**TASK GOAL**.
Exactly the lines from the one holding "G54D90*X105237Y344489D03*" through the final line of the data are wanted, copied as written.

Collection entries
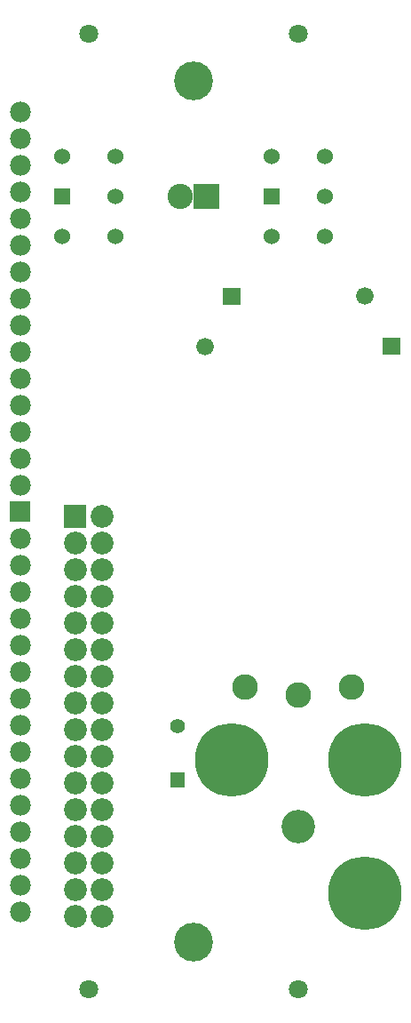
<source format=gts>
G04 start of page 8 for group -4063 idx -4063 *
G04 Title: 26.002.00.01.01.pcb, componentmask *
G04 Creator: pcb 4.1.2 *
G04 CreationDate: Tue Aug  7 21:16:31 2018 UTC *
G04 For: bert *
G04 Format: Gerber/RS-274X *
G04 PCB-Dimensions (mil): 2440.94 4527.56 *
G04 PCB-Coordinate-Origin: lower left *
%MOIN*%
%FSLAX25Y25*%
%LNGTS*%
%ADD90C,0.0950*%
%ADD89C,0.0600*%
%ADD88C,0.0660*%
%ADD87C,0.0960*%
%ADD86C,0.0560*%
%ADD85C,0.1260*%
%ADD84C,0.0001*%
%ADD83C,0.0780*%
%ADD82C,0.0860*%
%ADD81C,0.2760*%
%ADD80C,0.1457*%
%ADD79C,0.0710*%
G54D79*X70866Y47244D03*
X149606D03*
G54D80*X110237Y64961D03*
G54D81*X174607Y83268D03*
G54D82*X75866Y84606D03*
Y74606D03*
G54D83*X45276Y246378D03*
Y236378D03*
G54D84*G36*
X41376Y230278D02*Y222478D01*
X49176D01*
Y230278D01*
X41376D01*
G37*
G54D83*X45276Y216378D03*
Y206378D03*
Y196378D03*
Y186378D03*
Y176378D03*
Y166378D03*
Y156378D03*
Y146378D03*
Y136378D03*
Y126378D03*
Y116378D03*
Y106378D03*
Y96378D03*
Y86378D03*
Y76378D03*
G54D84*G36*
X61566Y228906D02*Y220306D01*
X70166D01*
Y228906D01*
X61566D01*
G37*
G54D82*X75866Y224606D03*
Y214606D03*
Y204606D03*
X65866Y214606D03*
Y204606D03*
Y194606D03*
Y184606D03*
Y174606D03*
Y164606D03*
X75866Y194606D03*
Y184606D03*
Y174606D03*
Y164606D03*
G54D85*X149607Y108268D03*
G54D81*X174607Y133268D03*
X124607D03*
G54D84*G36*
X101531Y128627D02*Y123027D01*
X107131D01*
Y128627D01*
X101531D01*
G37*
G54D86*X104331Y145827D03*
G54D87*X169831Y160670D03*
X149831Y157670D03*
X129831Y160670D03*
G54D82*X75866Y154606D03*
Y144606D03*
Y134606D03*
Y124606D03*
Y114606D03*
X65866Y154606D03*
Y144606D03*
Y134606D03*
Y124606D03*
Y114606D03*
Y104606D03*
X75866D03*
X65866Y94606D03*
X75866D03*
X65866Y84606D03*
Y74606D03*
G54D84*G36*
X181306Y291686D02*Y285086D01*
X187906D01*
Y291686D01*
X181306D01*
G37*
G54D88*X114606Y288386D03*
G54D84*G36*
X121306Y310387D02*Y303787D01*
X127906D01*
Y310387D01*
X121306D01*
G37*
G54D88*X174606Y307087D03*
G54D84*G36*
X57867Y347489D02*Y341489D01*
X63867D01*
Y347489D01*
X57867D01*
G37*
G54D83*X45276Y346378D03*
Y336378D03*
G54D89*X60867Y359489D03*
G54D83*X45276Y376378D03*
Y366378D03*
Y356378D03*
G54D79*X70866Y405512D03*
G54D89*X80867Y344489D03*
Y359489D03*
X60867Y329489D03*
X80867D03*
X139607D03*
X159607D03*
G54D79*X149606Y405512D03*
G54D84*G36*
X136607Y347489D02*Y341489D01*
X142607D01*
Y347489D01*
X136607D01*
G37*
G54D89*X139607Y359489D03*
X159607Y344489D03*
Y359489D03*
G54D80*X110237Y387796D03*
G54D84*G36*
X110487Y349239D02*Y339739D01*
X119987D01*
Y349239D01*
X110487D01*
G37*
G54D90*X105237Y344489D03*
G54D83*X45276Y326378D03*
Y316378D03*
Y306378D03*
Y296378D03*
Y286378D03*
Y276378D03*
Y266378D03*
Y256378D03*
M02*

</source>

**WRITTEN RESPONSE**.
G54D90*X105237Y344489D03*
G54D83*X45276Y326378D03*
Y316378D03*
Y306378D03*
Y296378D03*
Y286378D03*
Y276378D03*
Y266378D03*
Y256378D03*
M02*

</source>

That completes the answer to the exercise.